10/26/2018

Special Thanks

  • Special Thanks to SwiftKey for providing the cleaned text data from twitter, blogs and news. I believe that no algorithm can run without the data set
  • Special Thanks to Johns Hopkins University and Coursera for providing technical support
  • Lastly, special thanks to my friend Anthony for giving me valuable suggestions
  • Limitation: Due to the capacity of my own computer, I used a sample from the raw data rather than directly load the data. So, the training set is quite samll, so the current prediction power may not be as high as you expect.

Executive Summary

  • The fundamental objective of this project is to mimic a prediction text inputting tool for example, IPhone's text input, to facilitate typing and reduce error
  • The project can be summarised in 3 steps:
  1. Consolidate raw dataset (use website crawling to collect information). Thankfully, this has been done by swiftkey team.
  2. Design algorithm to recognize the pattern. Here, I am using n-gram algorithm. Thankfully, the R professionals have already compiled some useful R packages for us, such as quanteda and RWeka. We can directly leverage the function rather than write the program from the very beginning.
  3. Lastly, modify the algorithm and design the UI interface. Here, we are using Shiny App.

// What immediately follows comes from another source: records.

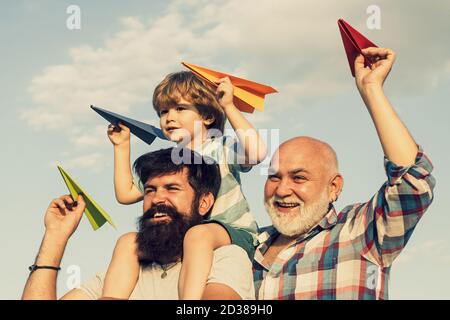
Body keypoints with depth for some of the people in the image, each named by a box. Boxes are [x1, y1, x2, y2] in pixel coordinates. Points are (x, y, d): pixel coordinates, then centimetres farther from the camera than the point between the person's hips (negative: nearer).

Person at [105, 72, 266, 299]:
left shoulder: (221, 149, -2)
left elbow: (256, 152, -25)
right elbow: (125, 194, 19)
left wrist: (228, 107, -20)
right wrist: (122, 146, 17)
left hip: (234, 234, -6)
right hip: (183, 241, 6)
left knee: (198, 234, -38)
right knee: (129, 242, -9)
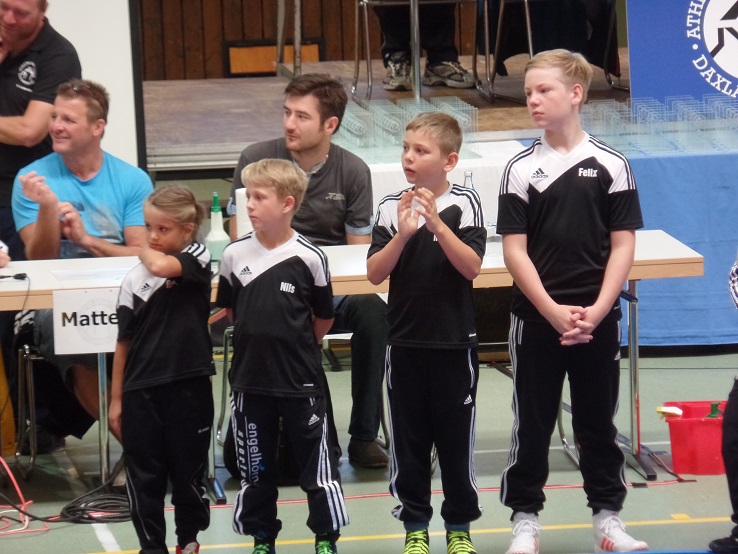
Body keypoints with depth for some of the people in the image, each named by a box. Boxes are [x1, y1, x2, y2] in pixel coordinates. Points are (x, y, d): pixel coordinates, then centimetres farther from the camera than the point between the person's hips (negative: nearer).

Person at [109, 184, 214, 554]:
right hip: (141, 388, 2)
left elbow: (162, 267, -27)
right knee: (143, 477, 4)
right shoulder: (134, 279, 2)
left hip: (188, 385, -2)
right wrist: (116, 399, 6)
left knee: (188, 472, 10)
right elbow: (124, 342, 6)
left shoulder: (197, 258, -4)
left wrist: (145, 251, -5)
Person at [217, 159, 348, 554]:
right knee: (254, 466, 12)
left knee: (315, 462, 5)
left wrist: (294, 348, 9)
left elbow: (324, 319, 2)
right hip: (250, 380, 3)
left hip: (300, 381, -3)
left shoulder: (309, 258, -11)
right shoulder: (235, 255, -3)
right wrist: (260, 342, 10)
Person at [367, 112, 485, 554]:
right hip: (405, 342, 2)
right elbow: (375, 273, -5)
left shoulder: (464, 203, -7)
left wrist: (438, 226, -25)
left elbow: (472, 267, -15)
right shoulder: (392, 208, -1)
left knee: (455, 436, 7)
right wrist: (402, 235, -20)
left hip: (454, 341, -2)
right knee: (408, 438, 9)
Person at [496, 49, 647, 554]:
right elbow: (514, 250, -3)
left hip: (597, 318, 0)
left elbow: (623, 246, -2)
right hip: (537, 318, 0)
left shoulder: (611, 165, -1)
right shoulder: (522, 168, 0)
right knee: (532, 422, 6)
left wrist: (595, 312, -12)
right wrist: (553, 312, -13)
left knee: (598, 421, 9)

About the algorithm: N-gram

  • In a nutshell, N-gram is a common natural language processing algorithm for prediction. The assumption of N-gram is that what the next world is is solely dependent on the previous N words. N can be 1,2,3,4,etc.
  • Therefore, the general approach for this project is:
  1. Get the data set and clean the dataset (eg: remove punctuation, remove number, make letter consistent in upper case or lower case)
  2. Tokenize the dataset. This is to extract the feature of the dataset for analyzing
  3. Use N-gram to predict the next word from the database

Thank you for your attention